China has appeared to be more active in defending territorial claims than it has been in pursuing a new alliance of Asian countries. At a China-hosted summit in May of some four dozen countries and international groups, Xi touted what he said would be a new Asian security network that would exclude the U.S., but he left the meeting with few solid steps to actually building such a framework.

Australian Cabinet minister Malcolm Turnbull said China has found itself largely alone, at least diplomatically, as it shows its teeth to the region.

"It has really no allies in the region, apart from North Korea," Turnbull was quoted as saying at a recent security and economic leadership conference. "And the consequence has been how China's neighbors are drawing closer to the United States than ever before."

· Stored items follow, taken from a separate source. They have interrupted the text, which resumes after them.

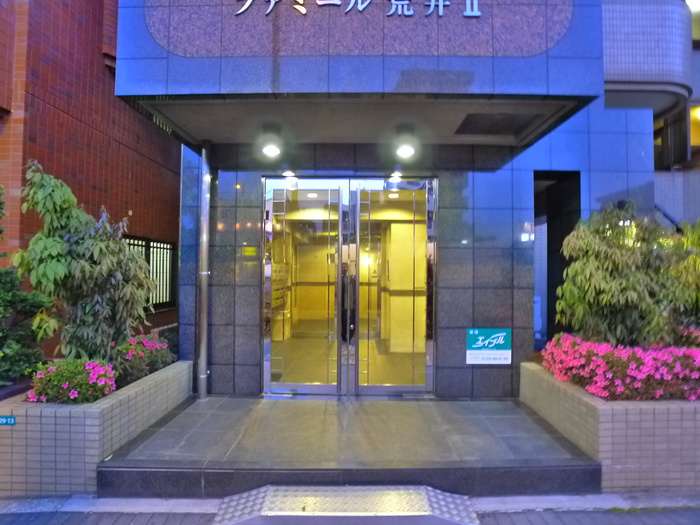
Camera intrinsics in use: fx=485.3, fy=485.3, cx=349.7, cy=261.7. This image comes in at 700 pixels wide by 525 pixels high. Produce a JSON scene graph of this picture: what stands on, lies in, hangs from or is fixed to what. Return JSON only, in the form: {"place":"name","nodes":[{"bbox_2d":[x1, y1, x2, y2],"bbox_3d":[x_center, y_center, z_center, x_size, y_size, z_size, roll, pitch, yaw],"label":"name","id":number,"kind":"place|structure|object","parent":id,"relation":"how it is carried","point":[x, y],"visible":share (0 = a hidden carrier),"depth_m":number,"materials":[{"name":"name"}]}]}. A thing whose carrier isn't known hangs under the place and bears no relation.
{"place":"outdoors","nodes":[
{"label":"outdoors","id":0,"kind":"place"},
{"bbox_2d":[0,0,179,360],"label":"brick building","id":1,"kind":"structure","parent":0,"point":[128,208],"depth_m":5.94,"materials":[{"name":"red brick"}]},
{"bbox_2d":[123,235,176,311],"bbox_3d":[-3.119,0.174,7.430,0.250,1.279,1.327,0,-1,0],"label":"window","id":2,"kind":"structure","parent":1,"relation":"in","point":[160,244],"depth_m":7.63,"materials":[{"name":"black metal"}]},
{"bbox_2d":[98,395,597,497],"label":"entrance step","id":3,"kind":"structure","parent":0,"point":[448,455],"depth_m":3.73,"materials":[{"name":"grey"}]},
{"bbox_2d":[1,506,698,524],"label":"pavement","id":4,"kind":"structure","parent":0,"point":[10,524],"materials":[{"name":"grey concrete"}]},
{"bbox_2d":[212,484,478,524],"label":"metal ramp","id":5,"kind":"structure","parent":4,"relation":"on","point":[302,512],"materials":[{"name":"metal"}]},
{"bbox_2d":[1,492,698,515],"label":"pavement","id":6,"kind":"structure","parent":0,"point":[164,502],"materials":[{"name":"grey concrete"}]},
{"bbox_2d":[0,359,194,497],"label":"brick planter","id":7,"kind":"object","parent":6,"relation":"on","point":[96,453],"visible":0.67,"depth_m":3.32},
{"bbox_2d":[0,415,15,425],"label":"small sign","id":8,"kind":"object","parent":7,"relation":"attached to","point":[12,419],"visible":0.97,"depth_m":3.36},
{"bbox_2d":[0,183,50,389],"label":"shrub","id":9,"kind":"object","parent":7,"relation":"in","point":[0,231],"visible":0.85,"depth_m":3.99,"materials":[{"name":"green plant"}]},
{"bbox_2d":[27,358,116,403],"bbox_3d":[-2.103,0.917,3.691,0.653,0.393,0.600,0,-1,0],"label":"flowering shrub","id":10,"kind":"object","parent":7,"relation":"in","point":[92,380],"visible":0.76,"depth_m":3.58,"materials":[{"name":"plant"}]},
{"bbox_2d":[13,159,155,360],"bbox_3d":[-2.245,0.120,4.171,1.053,1.874,1.053,-1,-2,32],"label":"tree","id":11,"kind":"object","parent":7,"relation":"in","point":[94,252],"visible":0.93,"depth_m":3.98,"materials":[{"name":"green plant"}]},
{"bbox_2d":[112,332,175,383],"bbox_3d":[-2.100,0.941,4.792,0.694,0.491,0.876,0,-1,0],"label":"flowering shrub","id":12,"kind":"object","parent":7,"relation":"in","point":[148,343],"visible":0.64,"depth_m":4.66,"materials":[{"name":"plant"}]},
{"bbox_2d":[522,360,699,492],"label":"brick planter","id":13,"kind":"object","parent":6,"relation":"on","point":[635,431],"visible":0.64,"depth_m":3.39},
{"bbox_2d":[541,333,699,400],"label":"flowering shrub","id":14,"kind":"object","parent":13,"relation":"in","point":[651,368],"visible":0.78,"depth_m":3.76,"materials":[{"name":"pink plant"}]},
{"bbox_2d":[557,202,698,346],"bbox_3d":[2.572,0.221,4.475,1.286,1.515,1.241,1,-2,-24],"label":"shrub","id":15,"kind":"object","parent":13,"relation":"in","point":[626,286],"visible":0.9,"depth_m":4.27,"materials":[{"name":"green plant"}]},
{"bbox_2d":[665,218,699,337],"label":"shrub","id":16,"kind":"object","parent":13,"relation":"in","point":[696,241],"visible":0.7,"depth_m":4.46,"materials":[{"name":"green plant"}]},
{"bbox_2d":[112,0,671,395],"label":"entrance building","id":17,"kind":"structure","parent":0,"point":[502,316],"depth_m":4.94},
{"bbox_2d":[197,139,210,399],"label":"drainpipe","id":18,"kind":"object","parent":17,"relation":"attached to","point":[202,391],"visible":0.98,"depth_m":5.07,"materials":[{"name":"metal"}]},
{"bbox_2d":[242,246,256,255],"bbox_3d":[-1.093,-0.108,5.264,0.203,0.115,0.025,0,-1,0],"label":"yellow sign","id":19,"kind":"object","parent":17,"relation":"attached to","point":[250,249],"visible":0.97,"depth_m":5.26,"materials":[{"name":"yellow"}]},
{"bbox_2d":[260,124,282,156],"bbox_3d":[-0.765,-1.181,4.719,0.234,0.282,0.265,0,-1,0],"label":"ceiling lamp","id":20,"kind":"object","parent":17,"relation":"attached to","point":[271,149],"visible":0.99,"depth_m":4.65,"materials":[{"name":"black"}]},
{"bbox_2d":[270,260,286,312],"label":"mailbox","id":21,"kind":"object","parent":17,"relation":"in","point":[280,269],"visible":0.27,"depth_m":7.91,"materials":[{"name":"silver metal"}]},
{"bbox_2d":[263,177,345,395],"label":"door","id":22,"kind":"structure","parent":17,"relation":"in","point":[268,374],"depth_m":5.11,"materials":[{"name":"glass"}]},
{"bbox_2d":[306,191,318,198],"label":"ceiling lamp","id":23,"kind":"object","parent":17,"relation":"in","point":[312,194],"visible":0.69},
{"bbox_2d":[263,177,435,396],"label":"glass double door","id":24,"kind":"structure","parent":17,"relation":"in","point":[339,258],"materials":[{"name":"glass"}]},
{"bbox_2d":[233,0,481,16],"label":"building sign","id":25,"kind":"object","parent":17,"relation":"attached to","point":[432,3],"visible":0.97,"depth_m":3.79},
{"bbox_2d":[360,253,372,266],"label":"wall lamp","id":26,"kind":"object","parent":17,"relation":"attached to","point":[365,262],"visible":0.68,"depth_m":7.87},
{"bbox_2d":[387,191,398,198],"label":"ceiling lamp","id":27,"kind":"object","parent":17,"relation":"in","point":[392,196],"visible":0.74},
{"bbox_2d":[352,177,435,396],"bbox_3d":[0.465,0.358,5.128,1.071,2.271,0.146,0,-1,0],"label":"door","id":28,"kind":"structure","parent":17,"relation":"in","point":[370,387],"depth_m":5.11,"materials":[{"name":"glass"}]},
{"bbox_2d":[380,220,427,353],"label":"pillar","id":29,"kind":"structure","parent":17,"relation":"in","point":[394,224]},
{"bbox_2d":[394,125,416,157],"bbox_3d":[0.541,-1.174,4.720,0.238,0.282,0.264,0,-1,0],"label":"ceiling lamp","id":30,"kind":"object","parent":17,"relation":"attached to","point":[406,149],"visible":1,"depth_m":4.65,"materials":[{"name":"black"}]},
{"bbox_2d":[466,328,511,363],"bbox_3d":[1.434,0.870,5.007,0.531,0.367,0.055,0,-1,0],"label":"sign","id":31,"kind":"object","parent":17,"relation":"attached to","point":[496,336],"visible":0.99,"depth_m":4.99,"materials":[{"name":"teal plastic"}]},
{"bbox_2d":[454,112,543,136],"bbox_3d":[1.405,-1.334,4.678,0.667,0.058,0.665,0,-1,0],"label":"ceiling vent","id":32,"kind":"object","parent":17,"relation":"in","point":[503,121],"visible":0.94,"depth_m":4.67,"materials":[{"name":"metal"}]},
{"bbox_2d":[533,171,580,347],"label":"doorway","id":33,"kind":"structure","parent":17,"relation":"in","point":[535,216],"depth_m":5.92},
{"bbox_2d":[602,0,699,230],"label":"neighbouring building","id":34,"kind":"structure","parent":0,"point":[661,183],"depth_m":7.65,"materials":[{"name":"grey tile"}]},
{"bbox_2d":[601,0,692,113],"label":"balcony","id":35,"kind":"structure","parent":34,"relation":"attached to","point":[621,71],"depth_m":6.80,"materials":[{"name":"grey tile"}]},
{"bbox_2d":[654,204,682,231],"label":"handrail","id":36,"kind":"object","parent":34,"relation":"attached to","point":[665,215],"visible":0.31,"depth_m":6.75,"materials":[{"name":"black metal"}]},
{"bbox_2d":[653,109,687,168],"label":"window","id":37,"kind":"structure","parent":34,"relation":"in","point":[663,131],"depth_m":8.58,"materials":[{"name":"glass"}]},
{"bbox_2d":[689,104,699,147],"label":"window","id":38,"kind":"structure","parent":34,"relation":"in","point":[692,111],"depth_m":8.62,"materials":[{"name":"orange"}]}
]}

With tensions high over China, U.S. President Barack Obama paid high-profile visits to Japan, South Korea, Malaysia and the Philippines in April, where he reassured governments that the U.S. would honor agreements to defend them.

Japanese leaders took matters into their own hands last week when they reinterpreted their pacifist constitution to let them expand the use of the country's military to defend its allies. The move strengthens Japan's alliance with the U.S. but also opens the door to new alliances with like-minded Asian countries.

"In the South China Sea, I think Chinese leaders have one purpose: They want to do as much damage as possible to U.S. credibility," said Huang Jing, a China expert at Singapore National University's Lee Kuan Yew School of Public Policy. "China understands that if China appears soft, there'll be no end of it, so China will appear tough and will not make compromises ... and (China believes) the U.S. will not come to help when push comes to shove."

In capitals across Asia, he said, China is forcing governments to make a difficult choice: Will they bet on a future dominated by a newly confident China or one based on longtime U.S. assurances?